Youst first became interested in these historical papers after he started volunteering at the Marshfield Sun Museum, which was subscribed to the Ephemeron Magazine that held auctions for old papers.
Youst saw a group of papers up for auction from the London Gazette and said to himself, “Why not?”
“So I put in a bid,” he said. “I have three of those papers on display here at this exhibit. One thing led to another, like it does when you gather things, and now we have this exhibit. This is fun.”
The collection is upstairs on two tables, protected by glass and black panels to keep the light off them but can be removed during tours.
Featured is the first paper in England printed in 1670, as well as one that shows the start of World War I.
“The first panel has the first showing of the phrase ‘America First’ from 1941, which you won’t hear again until Trump’s inaugural address,” Youst said. “It was a slogan, a movement, to keep America out of World War II.”
Beneath each panel is a news story, a pivotal moment in history. Included in the exhibit is also a copy from the New York Daily Tribune, two of which come from 1852 and one from 1854. These hold columns written by Karl Marx, who worked as the European correspondent for the Tribune for 10 years.

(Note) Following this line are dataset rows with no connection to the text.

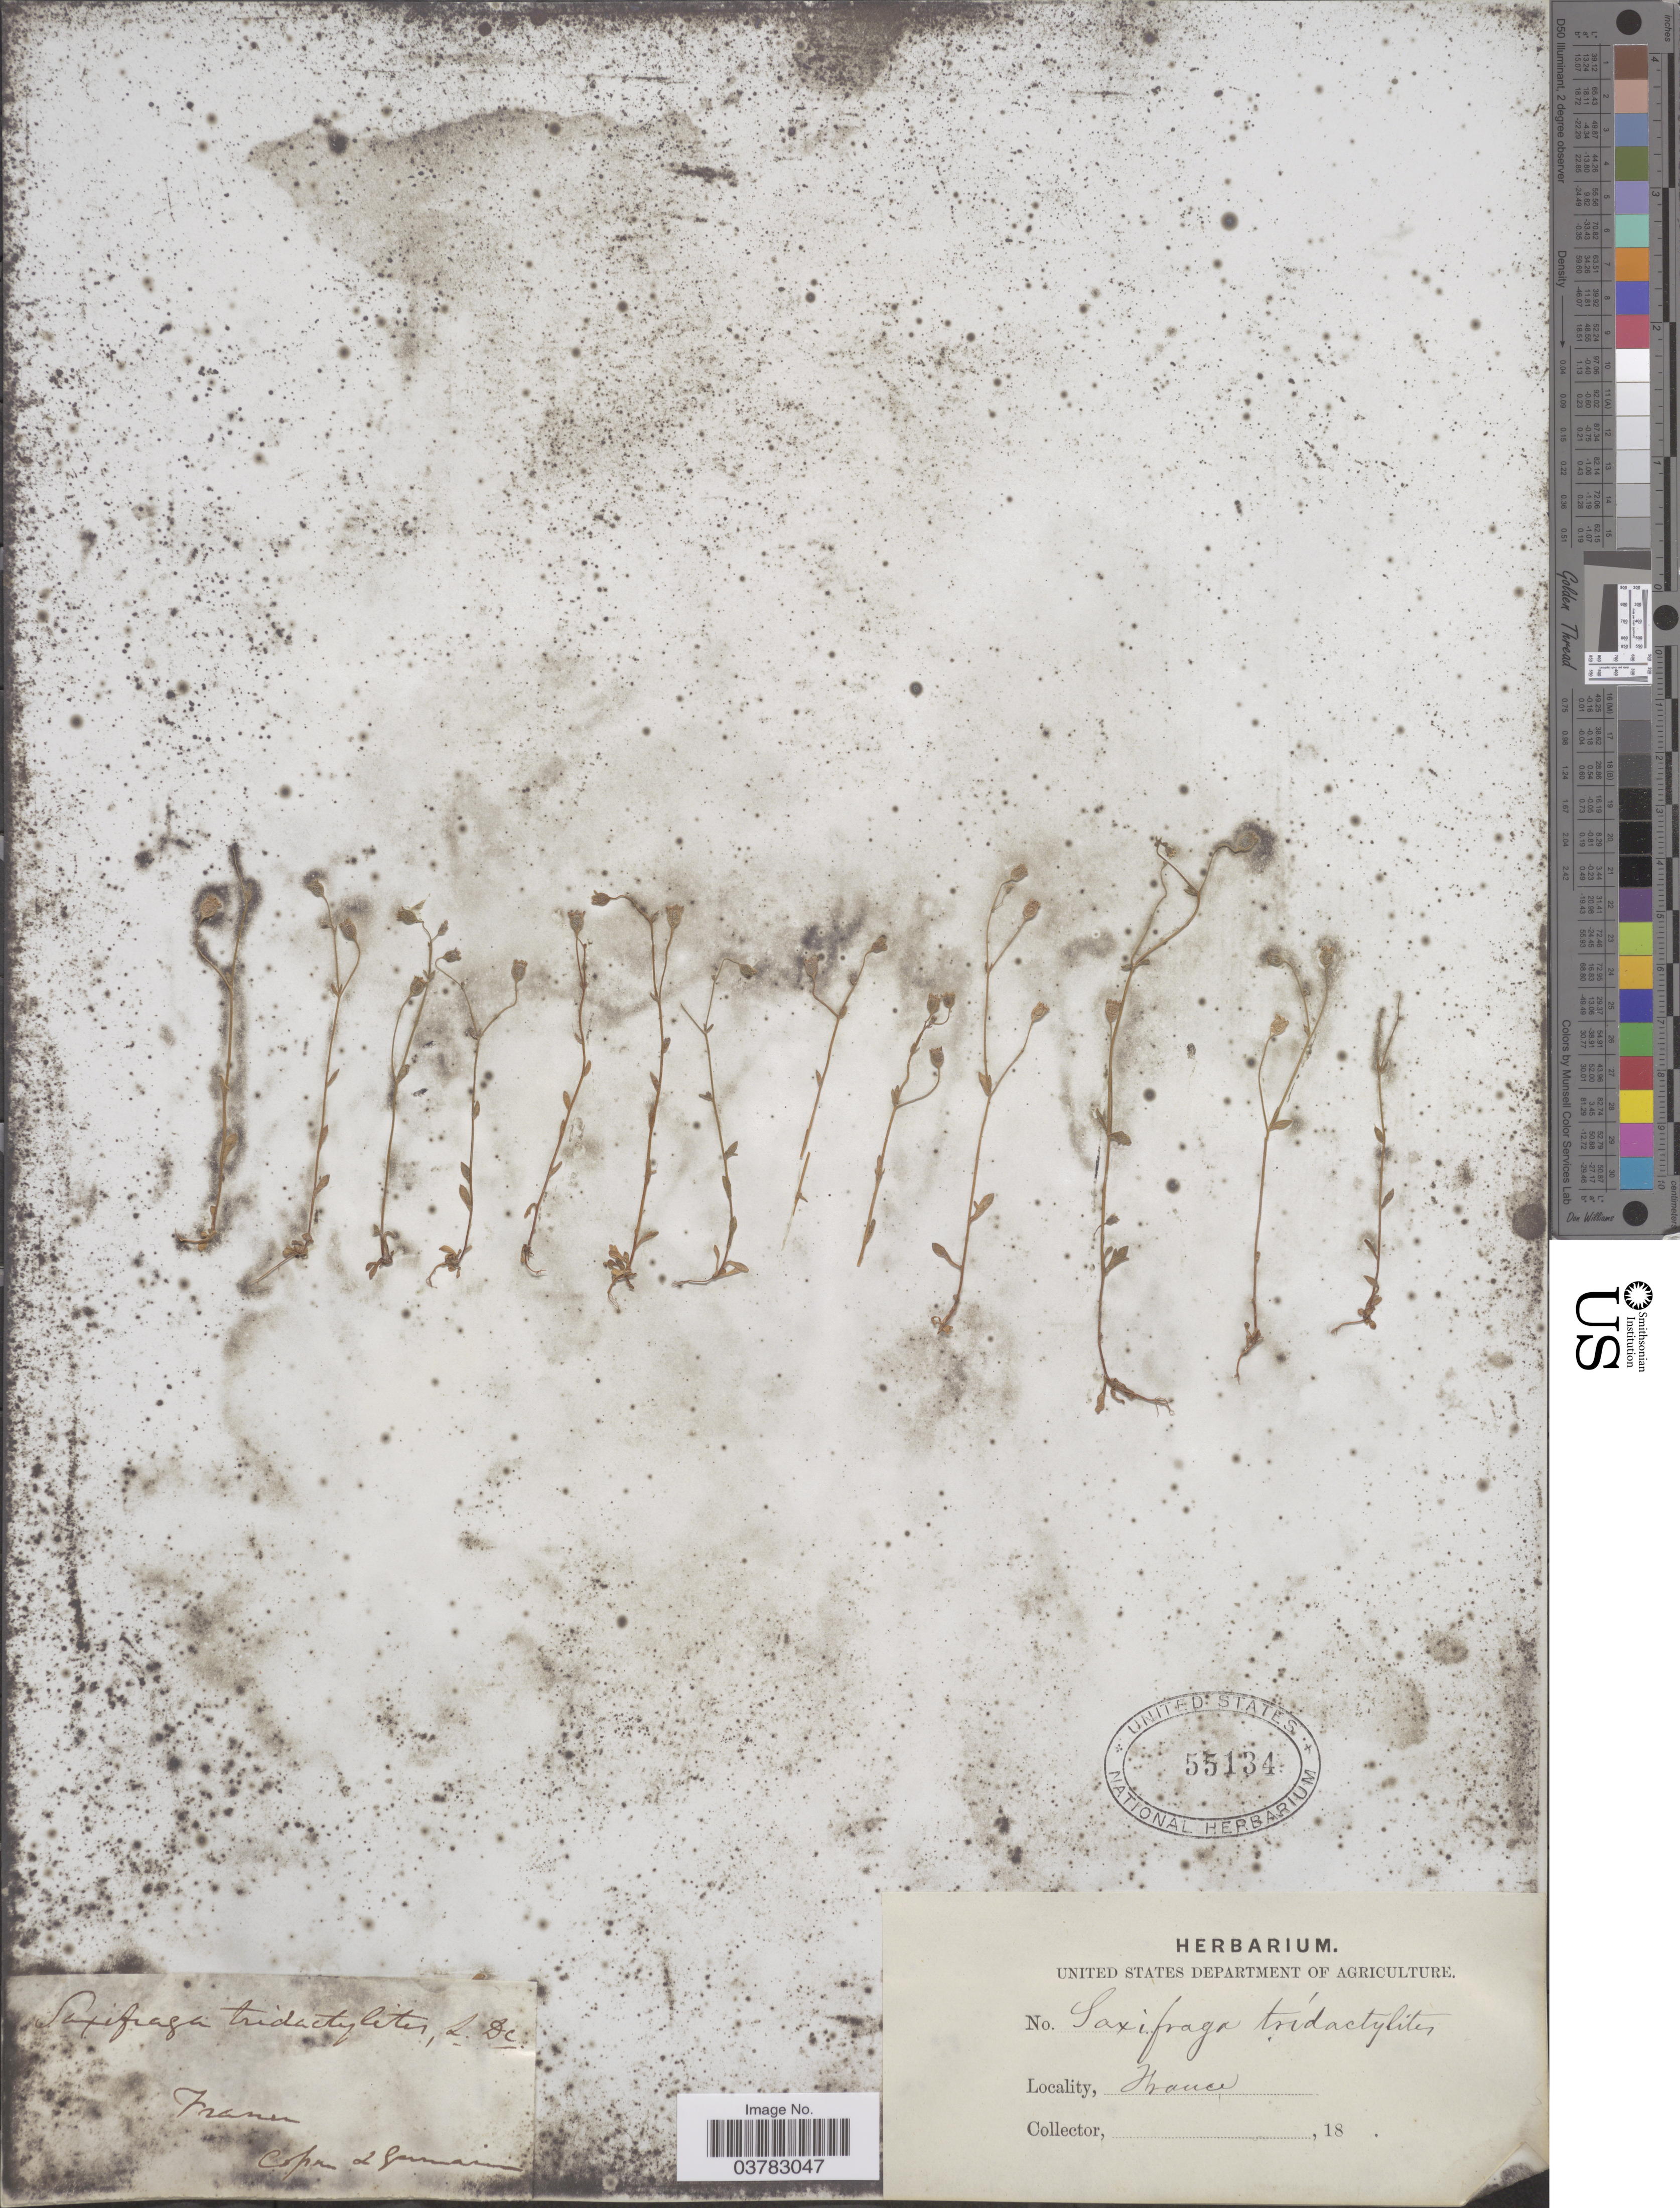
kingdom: Plantae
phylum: Tracheophyta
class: Magnoliopsida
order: Saxifragales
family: Saxifragaceae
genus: Saxifraga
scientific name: Saxifraga tridactylites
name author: L.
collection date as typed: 18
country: France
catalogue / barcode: US 55134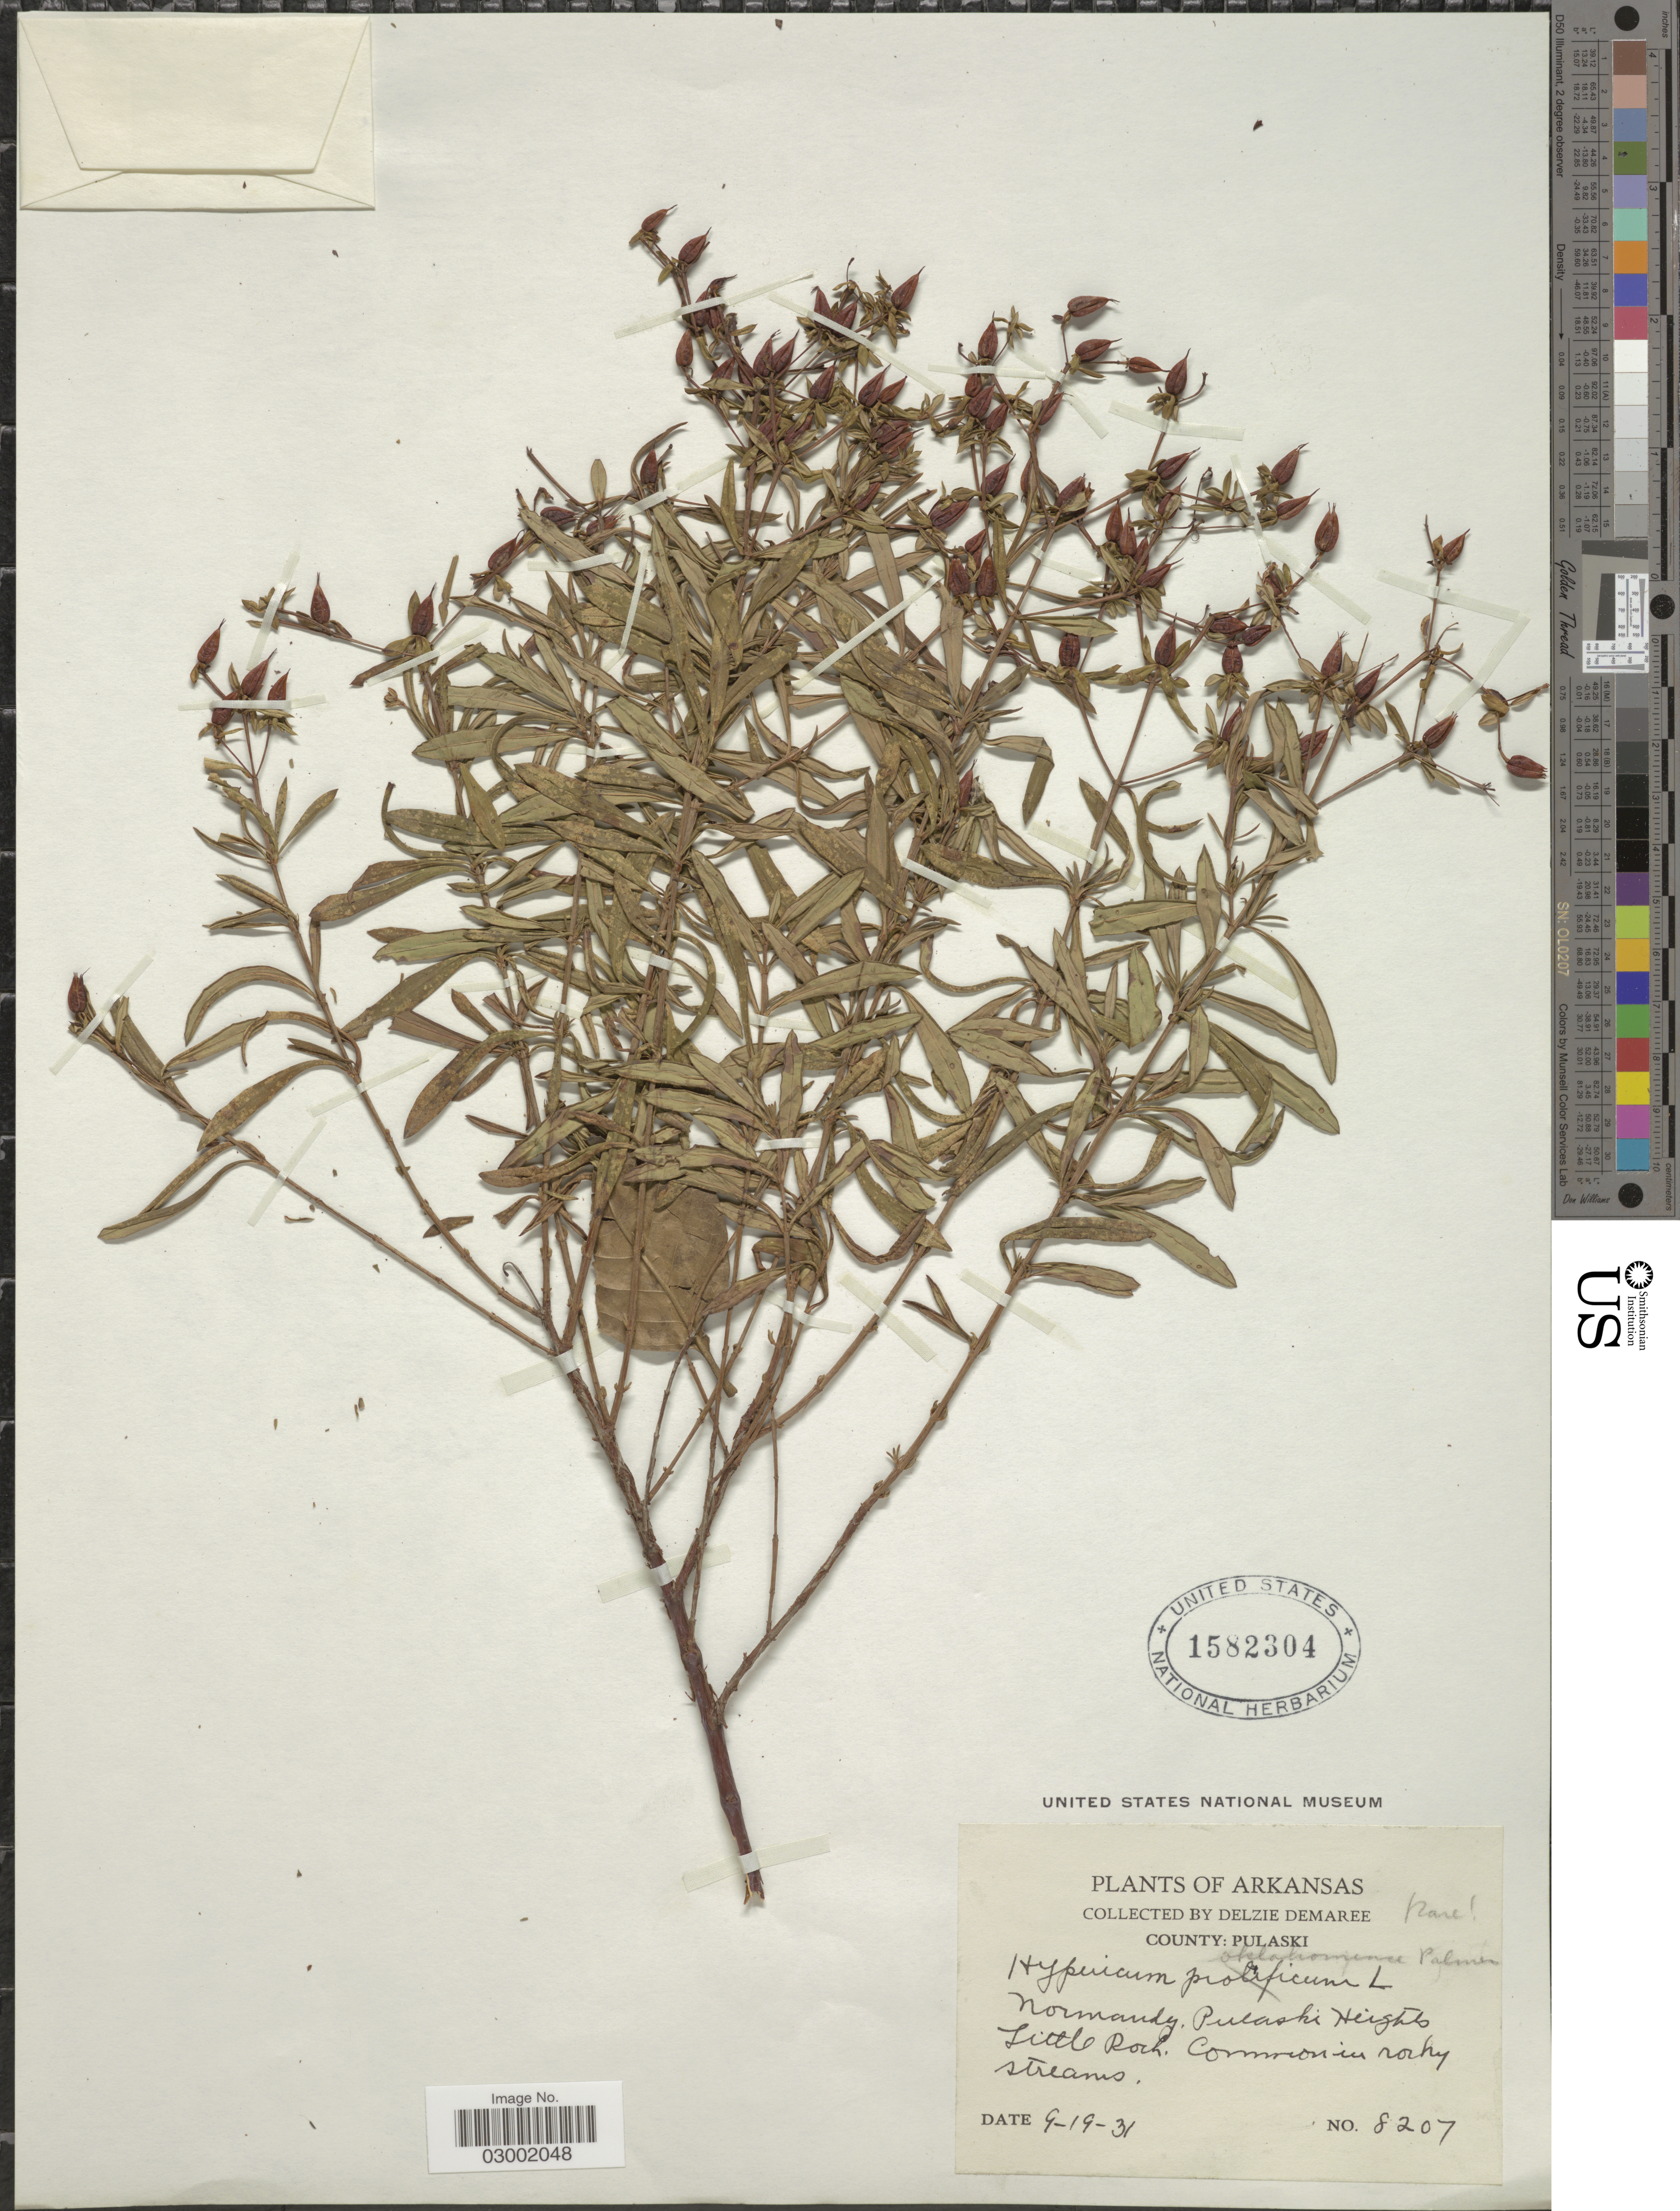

In addition, Youst saved papers from his service in the military while he was stationed in Libya. At the time, he received the Paris edition of the Herald Tribune and still has his copy with the banner headline telling the world that President John F. Kennedy was assassinated.
“I hope our modest exhibit of historic newspapers, local, national and international, will leave the visitor with an appreciation of what we may be losing,” Youst said.
The Marshfield Sun Printing Museum is open from 1-4 p.m. Tuesdays through Saturdays and closed Sundays and Mondays. It is located at located at 1049 North Front St. in Coos Bay. Admission is free.